Mercredi dernier, au siège de la Délégation générale de la Wallonie-Bruxelles, l’artiste visuel et cinéaste Moussa Sow, connu sous le nom de Massowka, a guidé les visiteurs à travers son exposition « Gadaï, partir ». Une immersion poétique et politique dans les réalités du déplacement, entre érosion côtière, conflits maritimes et quête de dignité.
C’est un récit à plusieurs voix que propose l’artiste visuel et cinéaste Moussa Sow, connu sous le nom de Massowka. Pas seulement la sienne, mais celles des pêcheurs, des femmes déracinées, des migrants de retour.
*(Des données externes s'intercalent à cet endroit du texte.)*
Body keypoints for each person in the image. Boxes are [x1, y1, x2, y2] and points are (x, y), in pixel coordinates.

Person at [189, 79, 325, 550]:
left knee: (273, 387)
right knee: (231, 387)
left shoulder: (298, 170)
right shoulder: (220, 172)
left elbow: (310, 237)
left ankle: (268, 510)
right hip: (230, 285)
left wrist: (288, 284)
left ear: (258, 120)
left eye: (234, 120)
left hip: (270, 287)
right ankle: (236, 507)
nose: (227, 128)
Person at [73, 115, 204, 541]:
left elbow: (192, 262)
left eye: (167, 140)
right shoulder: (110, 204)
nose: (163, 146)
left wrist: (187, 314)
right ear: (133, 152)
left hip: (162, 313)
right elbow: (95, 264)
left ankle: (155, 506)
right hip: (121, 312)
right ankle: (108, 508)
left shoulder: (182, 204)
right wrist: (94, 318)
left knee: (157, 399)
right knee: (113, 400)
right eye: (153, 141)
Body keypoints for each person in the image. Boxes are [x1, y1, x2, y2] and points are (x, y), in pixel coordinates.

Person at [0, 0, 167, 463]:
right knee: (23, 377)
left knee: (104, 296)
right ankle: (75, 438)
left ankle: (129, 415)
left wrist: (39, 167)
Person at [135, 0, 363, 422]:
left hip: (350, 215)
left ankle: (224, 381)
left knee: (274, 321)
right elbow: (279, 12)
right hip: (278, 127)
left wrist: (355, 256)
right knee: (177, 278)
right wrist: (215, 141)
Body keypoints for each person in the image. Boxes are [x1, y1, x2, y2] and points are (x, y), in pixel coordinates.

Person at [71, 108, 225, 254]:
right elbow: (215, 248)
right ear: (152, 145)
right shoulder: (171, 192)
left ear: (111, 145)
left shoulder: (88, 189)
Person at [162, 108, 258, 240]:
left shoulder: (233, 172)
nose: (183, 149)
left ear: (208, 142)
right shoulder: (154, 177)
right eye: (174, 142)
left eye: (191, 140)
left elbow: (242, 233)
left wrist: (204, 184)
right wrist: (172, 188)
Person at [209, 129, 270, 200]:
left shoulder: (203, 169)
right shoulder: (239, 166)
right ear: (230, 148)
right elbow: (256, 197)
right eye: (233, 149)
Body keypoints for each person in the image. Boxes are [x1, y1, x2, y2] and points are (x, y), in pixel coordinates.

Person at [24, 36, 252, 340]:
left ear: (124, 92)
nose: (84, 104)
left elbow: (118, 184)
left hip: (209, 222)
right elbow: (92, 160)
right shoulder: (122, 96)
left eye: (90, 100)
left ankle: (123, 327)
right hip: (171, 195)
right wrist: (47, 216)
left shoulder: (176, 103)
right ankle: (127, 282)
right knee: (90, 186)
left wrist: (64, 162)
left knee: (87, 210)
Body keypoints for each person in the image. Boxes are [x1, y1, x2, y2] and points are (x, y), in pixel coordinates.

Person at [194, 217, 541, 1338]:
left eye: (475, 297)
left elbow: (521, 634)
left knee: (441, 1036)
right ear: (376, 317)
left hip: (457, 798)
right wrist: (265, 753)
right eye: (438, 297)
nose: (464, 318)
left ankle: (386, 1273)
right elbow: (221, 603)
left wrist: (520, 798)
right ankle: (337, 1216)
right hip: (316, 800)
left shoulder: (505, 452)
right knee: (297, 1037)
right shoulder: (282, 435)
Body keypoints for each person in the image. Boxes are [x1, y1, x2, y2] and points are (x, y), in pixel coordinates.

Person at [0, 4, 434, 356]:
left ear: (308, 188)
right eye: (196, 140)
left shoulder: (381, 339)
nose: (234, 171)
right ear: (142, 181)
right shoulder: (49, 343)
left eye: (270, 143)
Mercredi dernier, dans l’espace sobre de la Délégation générale de la Wallonie Bruxelles, l’artiste a guidé le public à travers une exposition qui se vit comme une traversée. « Gadaï, partir » le titre est un cri, un constat, un départ.
L’exposition prend racine à Saint-Louis du Sénégal, sur cette langue de Barbary que l’artiste connaît par cœur. Luimême Ndar-Ndar, Massowka observe depuis des années les métamorphoses de ce territoire littoral. « La langue de Barbary est menacée », résume-til d’emblée. Menacée par l’érosion côtière qui grignote chaque saison un peu plus la plage, par la salinisation des terres du Gandiol, par la surpêche, mais aussi par l’arrivée récente d’une plateforme gazière offshore. « C’est une nouvelle opportunité, mais c’est aussi un espace de ressources qui disparaît pour ceux qui en vivaient. »
L’artiste ne sépare pas les phénomènes. Il les noue dans une même trame : celle du déplacement contraint. Devant les photographies disposées comme des fenêtres, il raconte les habitants de la langue de Barbary, contraints d’abandonner leurs maisons après les attaques de la mer en 2018. Certains ont été relogés à Djougop, à une quinzaine de kilomètres de leur quai de pêche. « Ils sont devenus des déplacés environnementaux, mais on ne les appelle pas toujours ainsi. »
L’exposition ne tombe jamais dans le misérabilisme. Massowka insiste : « Nous ne les avons pas photographiés de façon misérabiliste, mais pour qu’ils gardent leur dignité, quelles que soient les difficultés. » Sur les cimaises, des portraits sobres, des détails de portes restées debout après la destruction des maisons, des gravats devenus mémoires.
UNE PAROLE RESTITUEE AUX ACTEURS DU QUOTIDIEN
Le parcours de l’exposition est pensé comme un espace de parole. Un ancien capitaine de pirogue y raconte sa confrontation avec les autorités mauritaniennes, dans un contexte de pêche de plus en plus réglementée et conflictuelle.
Un autre témoin, Bassirou, pêcheur parti en Espagne puis reconduit au Sénégal, livre son expérience du retour. « Il est revenu à Gandiol, une terre de départ. Il y a ceux qui ne survivent pas », rappelle l’artiste. La migration internationale est abordée sans fard, mais sans misérabilisme non plus. Massowka interroge les catégories : « Qui est migrant ? Qui est expatrié ? Pourquoi n’y aurait-il pas une seule définition, une mobilité facilitée pour tous ? »
Dans un dernier espace, l’exposition évoque la salinisation des terres. Fama, une femme de Kafountine, a vu son mari maraîcher contraint d’abandonner l’agriculture pour la pêche, puis migrer vers la Casamance. Restée seule, malade, elle a dû se tourner vers la collecte de coquillages et la production de sel. Son histoire est celle d’un héritage écologique qui se délite.
Pour Massowka, l’enjeu est clair : « Aujourd’hui, nous devons repenser notre façon de construire, mais aussi notre façon de préserver ces espaces. Ces déplacements ne sont pas souhaités. On est obligé de contraindre, face à une situation que nous traversons. »
La visite s’achève sur une question qui traverse toute l’exposition : « Que deviendra la langue de Barbary ? » L’artiste ne répond pas. Il laisse l’image, le récit, et le spectateur face à ce qui est en train de disparaître. L’exposition, présentée au siège de la Délégation générale de la Wallonie-Bruxelles, s’inscrit dans une volonté de rendre visible les réalités silencieuses des territoires côtiers africains, où l’écologie, l’économie et la dignité humaine ne font qu’un.